◆ TASKS AND EXERCISES
(1) In the excerpt about Stephen's Shakespeare theory, what does Buck shout when he suddenly becomes inspired?
(2) Substitute "villains" for "baddies" and write out the excerpt about Stephen's Shakespeare theory from "Stephen explains that" up to and including "of his characters.".

And so the conversation goes on, flitting from other plays and characters, Jews, incest and finally once more to how Shakespeare’s family life is irrelevant to his work. Stephen thinks again about his mother’s death and there is yet another argument about whether Shakespeare is Hamlet, or his dead dad. Stephen then gets quite agitated, saying that fathers are a necessary evil and inconsequential, unlike mothers. He feels that the birth of a son is the beginning of the downfall of the father. Rather unexpectedly, Buck declares that he is with child and will now write a play. Fair enough. Stephen then lists some Shakespearean characters and who of the playwright’s family inspired them. The text then turns into the style of a play manuscript.
Stephen explains that Shakespeare had three brothers – Gilbert, Edmund and Richard (I have no idea if this is true or not). Gilbert was an inoffensive old man and ‘The playhouse sausage filled Gilbert’s soul’. He does not appear in any of the plays. Edmund and Richard frequently appear as baddies in Shakespeare’s plays. Stephen talks about the significance of names. Mr Best points out that the motif of three brothers also appears in Irish folklore. Much like me at this point, Stephen is getting a bit fed up with all this and fancies a drink, but he presses on about Edmund and Richard, saying that Hathaway cheated with them both and this is reflected by their literary namesakes in the plays. Eglinton and Stephen finally agree on something – that Shakespeare is partly in all of his characters.
There is an extended speech by Stephen about the Bard, characters and life in general, which is mercifully interrupted by Buck suddenly becoming inspired and shouting ‘Eureka!’ He takes some paper from Eglinton’s desk and starts to write. Meanwhile, Eglinton asks Stephen if he believes his own theories on Shakespeare, to which Stephen has to admit that he doesn’t. This draws the consensus that, in that case, he shouldn’t be paid to publish them. Mr Best thinks that he should write his theories in dialogue, in the style of Wilde.

◆ PROVIDED DATA
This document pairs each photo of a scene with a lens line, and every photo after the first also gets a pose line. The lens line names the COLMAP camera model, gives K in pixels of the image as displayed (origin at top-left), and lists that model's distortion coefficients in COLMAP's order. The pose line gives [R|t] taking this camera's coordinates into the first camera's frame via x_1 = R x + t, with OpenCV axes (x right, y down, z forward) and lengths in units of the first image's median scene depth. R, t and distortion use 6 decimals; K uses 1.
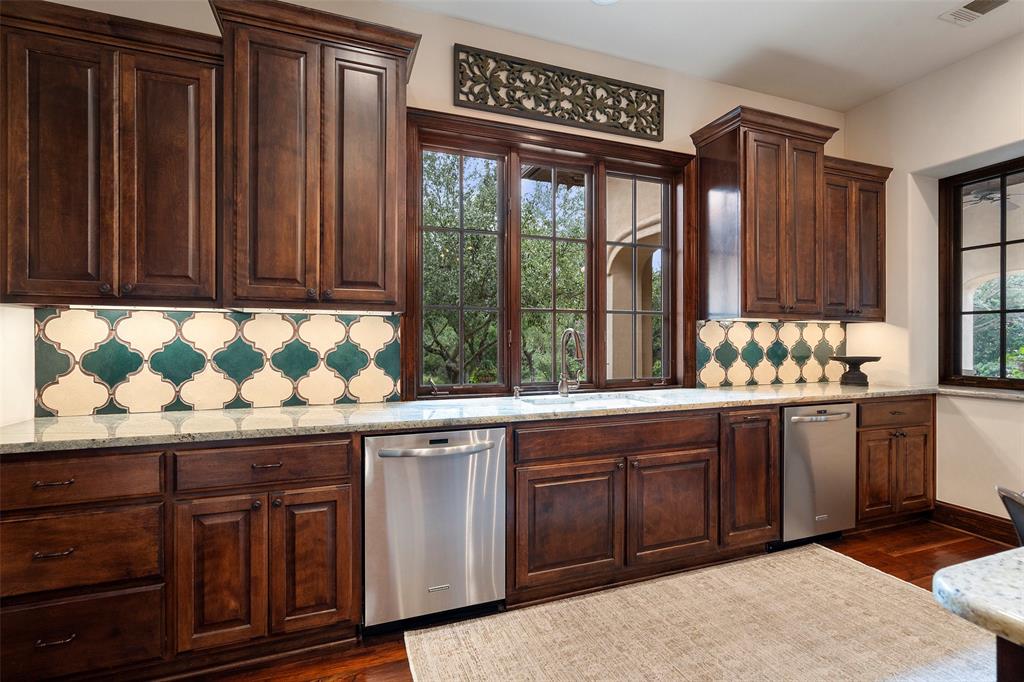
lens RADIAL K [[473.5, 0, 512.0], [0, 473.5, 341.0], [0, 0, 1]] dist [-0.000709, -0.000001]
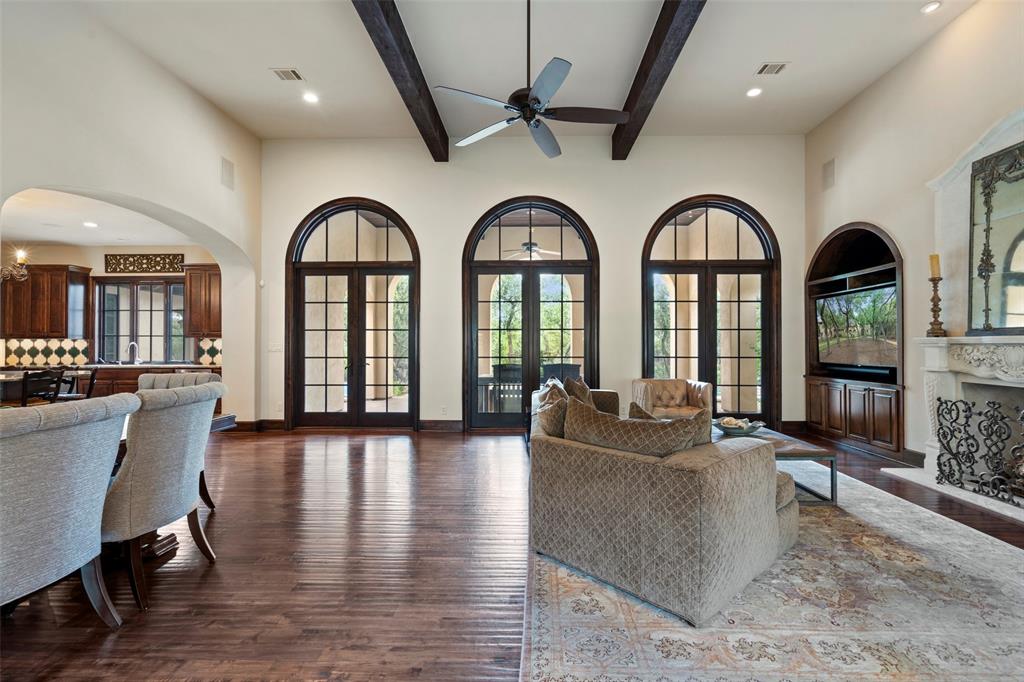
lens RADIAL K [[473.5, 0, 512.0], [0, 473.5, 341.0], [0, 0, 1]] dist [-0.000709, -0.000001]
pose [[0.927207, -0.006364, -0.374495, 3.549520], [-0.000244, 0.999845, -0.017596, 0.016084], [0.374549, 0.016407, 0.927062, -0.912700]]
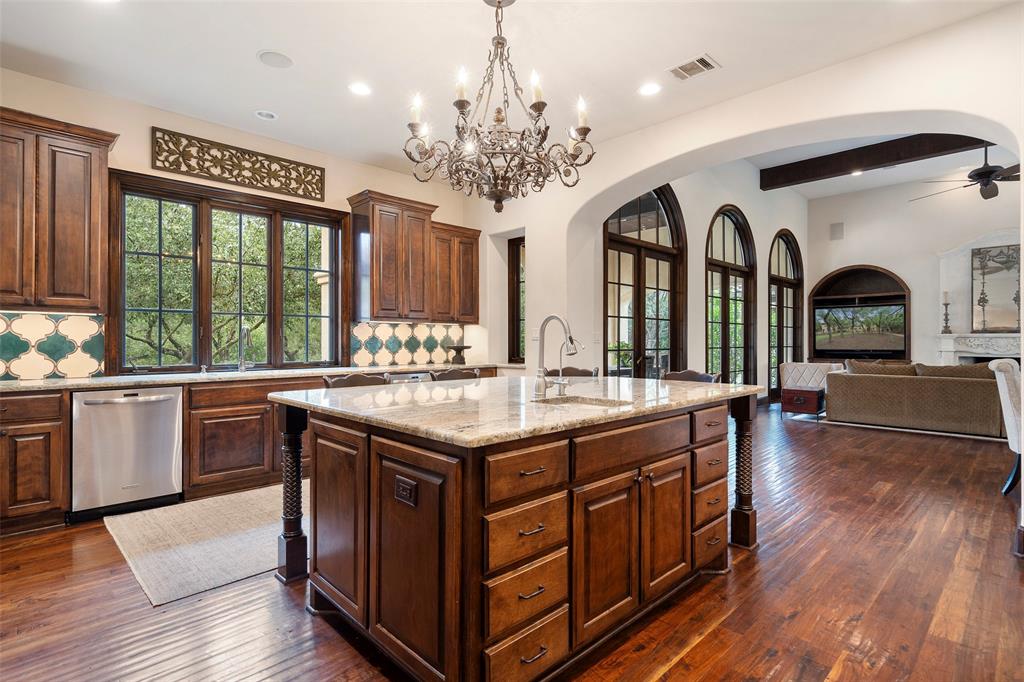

◆ RESPONSES TO THE TASKS
(1) He shouts 'Eureka!'

(2)
Stephen explains that Shakespeare had three brothers – Gilbert, Edmund and Richard (I have no idea if this is true or not). Gilbert was an inoffensive old man and ‘The playhouse sausage filled Gilbert’s soul’. He does not appear in any of the plays. Edmund and Richard frequently appear as villains in Shakespeare’s plays. Stephen talks about the significance of names. Mr Best points out that the motif of three brothers also appears in Irish folklore. Much like me at this point, Stephen is getting a bit fed up with all this and fancies a drink, but he presses on about Edmund and Richard, saying that Hathaway cheated with them both and this is reflected by their literary namesakes in the plays. Eglinton and Stephen finally agree on something – that Shakespeare is partly in all of his characters.